# Sick, Sick, Sick



## dakotagirl (Nov 22, 2006)

Someone has this for sale on a website I visit often!!


----------



## Sable (Nov 6, 2006)

Oh... my... God.

People who do things like that ought to be shot. :chair: :-x :sad:


----------



## Lydia (Feb 6, 2005)

Sick? Yes. Unusual? Unfortunately, no.


----------



## SueM (Jan 23, 2004)

When my daughter was 5, she won a (feeder) goldfish at the carnival. She loved that little guy like he was a real baby. She insisted on keeping "pretty" in a 1 gal bowl (like whats pictured) on the table next to her bed. This was way before technology and tiny filters for tiny tanks. Pretty had an airstone nothing more, but my daughter would diligently change his water everyday. That dang fish grew so fast he could barely turn around, Finally after some serious convincing Pretty was moved to a 5 gal, then a 10, then a 20. She had that dang fish till she went away to school. I think the point I'm trying to make is that as long as you love and care for your fish, they don't need a 100 gal tank to be happy.


----------



## ch2linda (Dec 19, 2006)

that was a very nice story thank you.
my fish must REALLY love me because everytime I get near a tank they are all acting happy to see me.(give me food)


----------



## SueM (Jan 23, 2004)

LOL its fun to be the "Food God"  
Nothing better in my book then a large tank with 300 nickle size angels all begging 





ch2linda said:


> that was a very nice story thank you.
> my fish must REALLY love me because everytime I get near a tank they are all acting happy to see me.(give me food)


----------



## Betta splendens (Nov 30, 2006)

wow......

I bet those two are dead.... The water level is not only at a ghastly low but that bowl isn't even big enough for one of those, even if they won't grow.

Besides round bowls are horrible for viewing fish, and the only fish that can ethically be housed in one is a betta, and even that's a teeth-breaker.


----------

GIVEN DATA:

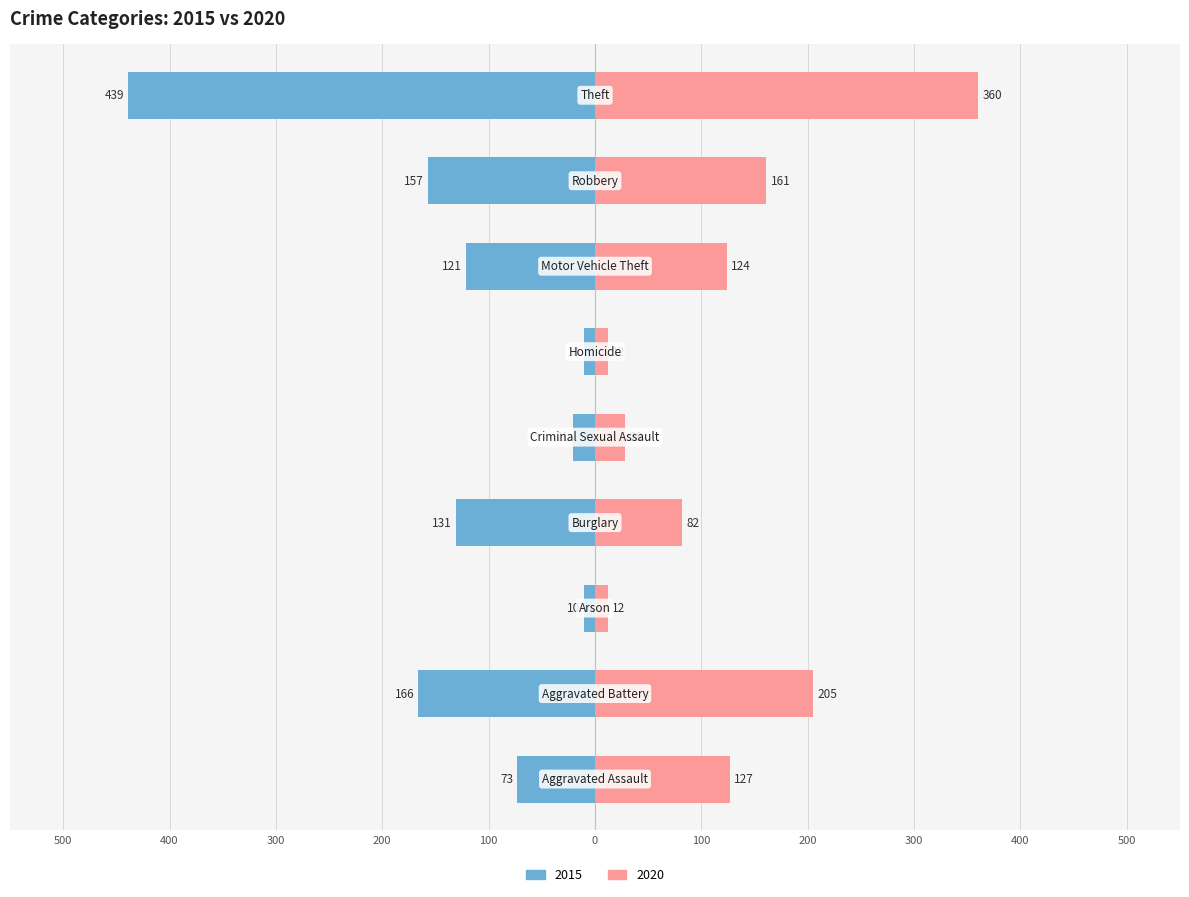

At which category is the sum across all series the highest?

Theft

---

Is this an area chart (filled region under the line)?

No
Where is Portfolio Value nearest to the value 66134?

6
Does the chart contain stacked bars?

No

YOUR INSTRUCTIONS:
Reproduce the fish bowl thread word for word between "## Sable (Nov" and "Unusual? Unfortunately, no.", inclusive. The rows have no connection to the fish bowl thread.

SOLUTION BELOW:
## Sable (Nov 6, 2006)

Oh... my... God.

People who do things like that ought to be shot. :chair: :-x :sad:


----------



## Lydia (Feb 6, 2005)

Sick? Yes. Unusual? Unfortunately, no.